Leaving aside I don't think PiHole blocks by IP (unless you were proposing blocking via iptables) a rather more elegant solution would be to find out if they're using a "canary" url in the same way Firefox does and block that( which then leaves you free to use DOH to your upstream provider should you choose too)
You do realize that they are using the domains to serve ads ads=money. They are not going to give us this luxury. We are not talking about blocking on a browser level here.

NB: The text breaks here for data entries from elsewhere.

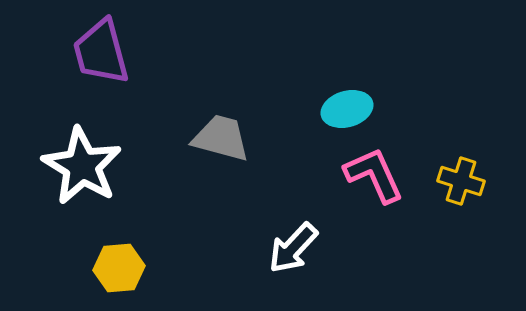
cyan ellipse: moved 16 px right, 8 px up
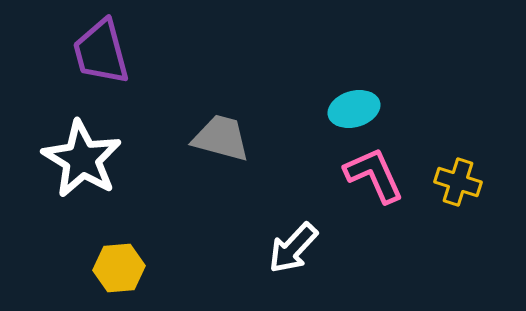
cyan ellipse: moved 7 px right
white star: moved 7 px up
yellow cross: moved 3 px left, 1 px down
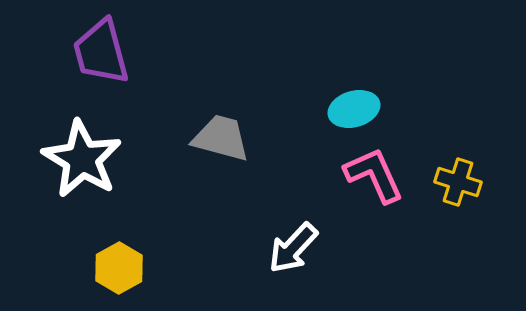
yellow hexagon: rotated 24 degrees counterclockwise
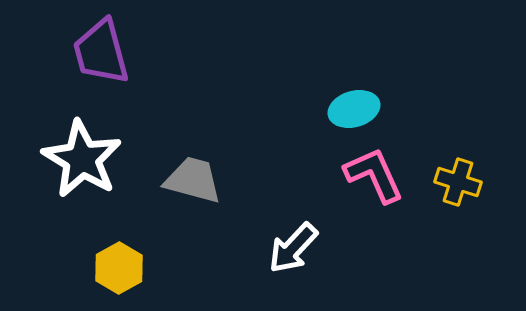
gray trapezoid: moved 28 px left, 42 px down
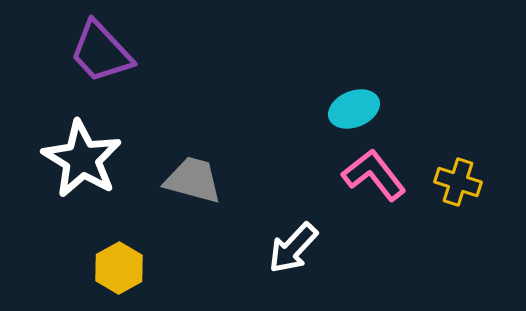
purple trapezoid: rotated 28 degrees counterclockwise
cyan ellipse: rotated 6 degrees counterclockwise
pink L-shape: rotated 14 degrees counterclockwise
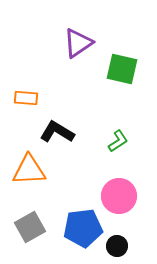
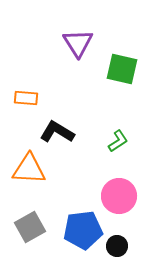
purple triangle: rotated 28 degrees counterclockwise
orange triangle: moved 1 px up; rotated 6 degrees clockwise
blue pentagon: moved 2 px down
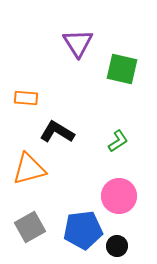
orange triangle: rotated 18 degrees counterclockwise
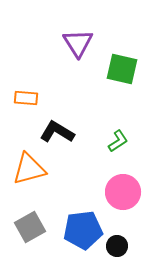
pink circle: moved 4 px right, 4 px up
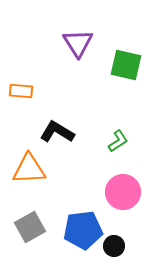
green square: moved 4 px right, 4 px up
orange rectangle: moved 5 px left, 7 px up
orange triangle: rotated 12 degrees clockwise
black circle: moved 3 px left
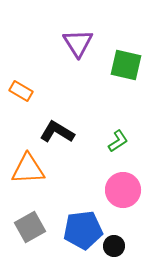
orange rectangle: rotated 25 degrees clockwise
orange triangle: moved 1 px left
pink circle: moved 2 px up
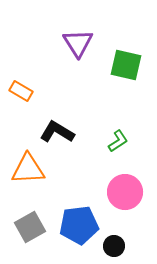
pink circle: moved 2 px right, 2 px down
blue pentagon: moved 4 px left, 5 px up
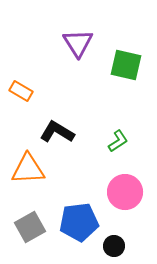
blue pentagon: moved 3 px up
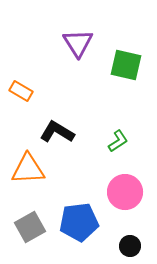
black circle: moved 16 px right
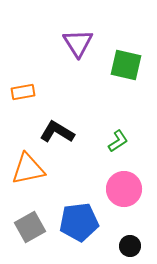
orange rectangle: moved 2 px right, 1 px down; rotated 40 degrees counterclockwise
orange triangle: rotated 9 degrees counterclockwise
pink circle: moved 1 px left, 3 px up
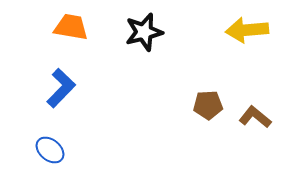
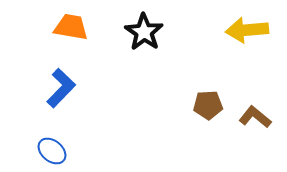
black star: rotated 24 degrees counterclockwise
blue ellipse: moved 2 px right, 1 px down
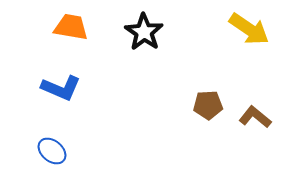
yellow arrow: moved 2 px right, 1 px up; rotated 141 degrees counterclockwise
blue L-shape: rotated 69 degrees clockwise
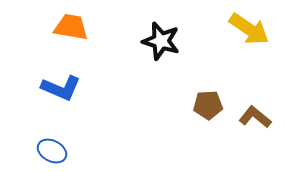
black star: moved 17 px right, 9 px down; rotated 18 degrees counterclockwise
blue ellipse: rotated 12 degrees counterclockwise
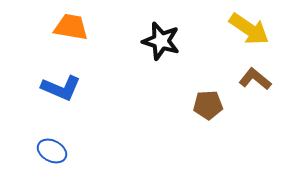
brown L-shape: moved 38 px up
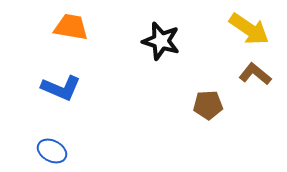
brown L-shape: moved 5 px up
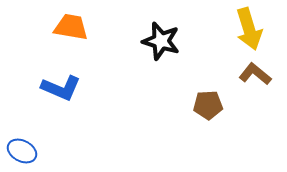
yellow arrow: rotated 39 degrees clockwise
blue ellipse: moved 30 px left
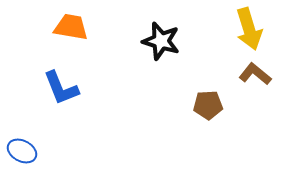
blue L-shape: rotated 45 degrees clockwise
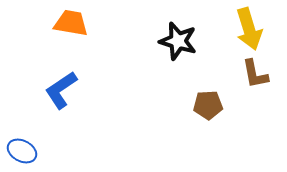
orange trapezoid: moved 4 px up
black star: moved 17 px right
brown L-shape: rotated 140 degrees counterclockwise
blue L-shape: moved 2 px down; rotated 78 degrees clockwise
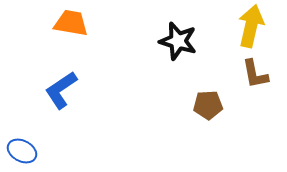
yellow arrow: moved 2 px right, 3 px up; rotated 150 degrees counterclockwise
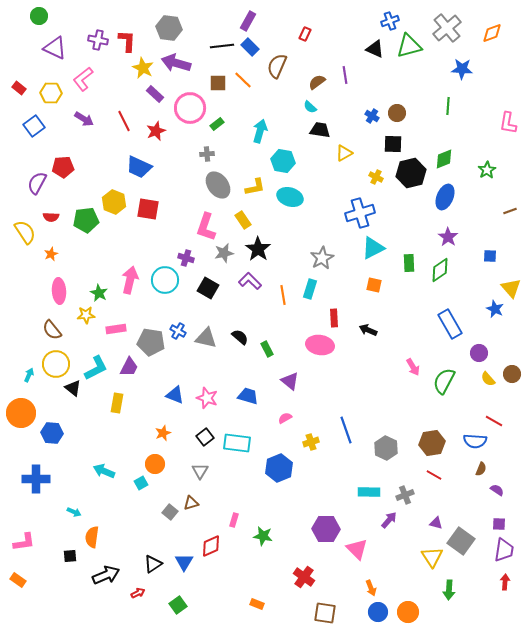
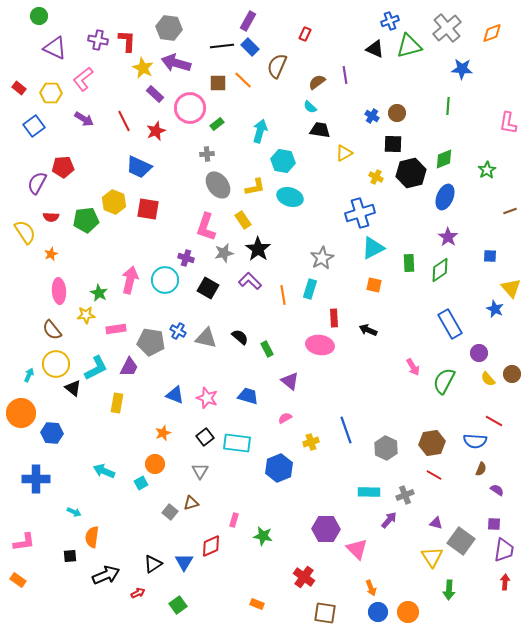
purple square at (499, 524): moved 5 px left
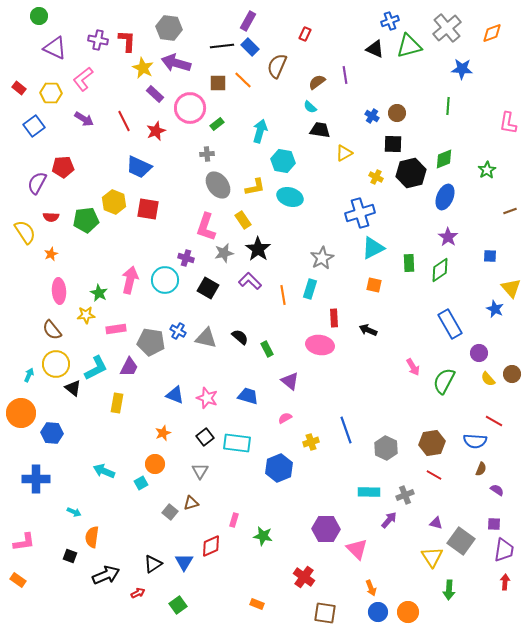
black square at (70, 556): rotated 24 degrees clockwise
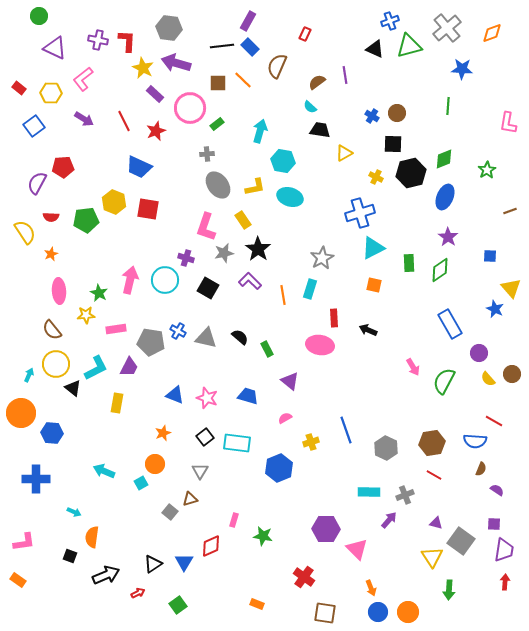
brown triangle at (191, 503): moved 1 px left, 4 px up
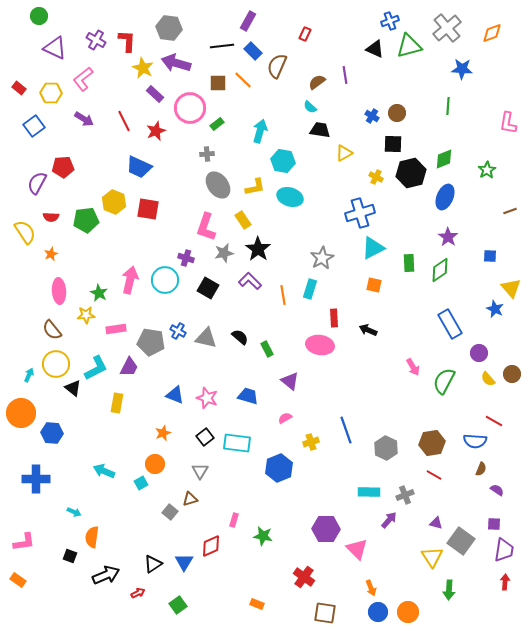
purple cross at (98, 40): moved 2 px left; rotated 18 degrees clockwise
blue rectangle at (250, 47): moved 3 px right, 4 px down
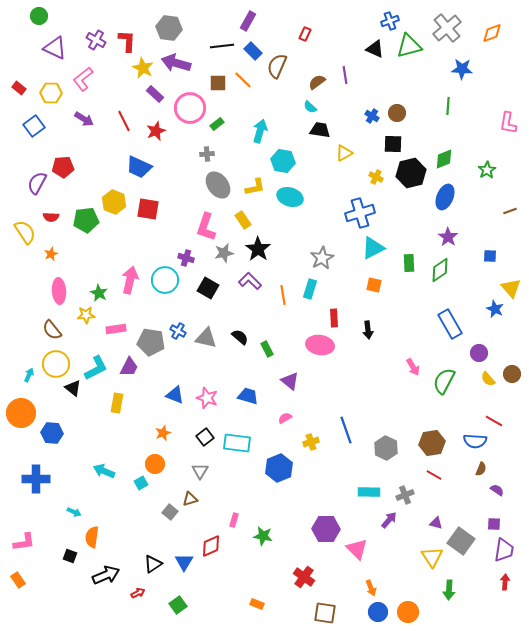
black arrow at (368, 330): rotated 120 degrees counterclockwise
orange rectangle at (18, 580): rotated 21 degrees clockwise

You're missing the point. IoT devices like roku chromecast etc.... will be using DoH to serve us ads that make them money. firefox does this for "privacy" NOT to make money. I just don't think they are going to give us a way out. That is not how businesses run.
My current provider already does DOT on the same address. I choose Dot for my delivery method. This thread is more to focus on devices with hardcoded dns.
I bet I'm one of 10 or less people in this community using my provider. It's semi-private. Well in the sense that you can't find any info other than the website for it. Well maybe you can but I don't speak German.
Before anyone asks why I would want to deal with a response time above 100ms (I'm in the US)..
Germany has some of the best privacy laws in the world.
a slightly less sledgehammer approach, which admittedly requires more user input, would be to block outbound requests to specific IPs from specified devices only.
Many people use the more generic DNS Ips from people like CLoudflare or Google or Level3
Update
I have added some iptables to redirect all traffic on port 853 to an address of my choosing.
If anyone is interested I have a decent collection of iptables for dd-wrt. Just let me know what you are trying to accomplish.